Detecting eigenvectors of an operator that are near a specified subspace
David Darrow, Jeffrey S. Ovall
TL;DR
This work tackles finding eigenvectors of a self-adjoint operator with compact resolvent that lie near a prescribed subspace. By perturbing the operator along the subspace via $\mathcal{L}(s)=\mathcal{L}+ i s Q$, where $Q$ projects onto $W$, the near-$W$ portion of the spectrum becomes well isolated and amenable to standard spectral methods. The authors prove encoding/decoding theorems that relate eigenpairs of $\mathcal{L}$ and $\mathcal{L}(s)$ with explicit residual bounds, enabling reliable recovery of desired eigenpairs within a user-defined tolerance $\delta^*$. They present a general algorithm template robust to discretization and demonstrate diverse applications, including localized perturbations, approximate symmetries, alternate bases, wave scattering, and graph localization, supported by numerical illustrations.

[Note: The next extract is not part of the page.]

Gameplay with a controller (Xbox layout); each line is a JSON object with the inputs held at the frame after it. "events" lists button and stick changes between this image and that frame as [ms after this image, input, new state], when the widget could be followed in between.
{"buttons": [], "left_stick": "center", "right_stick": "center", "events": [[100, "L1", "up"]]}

Overall, the framework provides a flexible, efficient route to constrained eigenproblems across physics, engineering, and spectral graph theory, with broad potential impact wherever eigenvectors carrying specific properties are sought.
Abstract
In modeling quantum systems or wave phenomena, one is often interested in identifying eigenstates that approximately carry a specified property; scattering states approximately align with incoming and outgoing traveling waves, for instance, and electron states in molecules often approximately align with superpositions of simple atomic orbitals. These examples -- and many others -- can be formulated as the following eigenproblem: given a self-adjoint operator $\mathcal{L}$ on a Hilbert space $\mathcal{H}$ and a closed subspace $W\subset\mathcal{H}$, can we identify all eigenvectors of $\mathcal{L}$ that lie approximately in $W$? We develop an approach to answer this question efficiently, with a user-defined tolerance and range of eigenvalues, building upon recent work for spatial localization in diffusion operators (Ovall and Reid, 2023). Namely, by perturbing $\mathcal{L}$ appropriately along the subspace $W$, we collect the eigenvectors near $W$ into a well-isolated region of the spectrum, which can then be explored using any of several existing methods. We prove key bounds on perturbations of both eigenvalues and eigenvectors, showing that our algorithm correctly identifies desired eigenpairs, and we support our results with several numerical examples.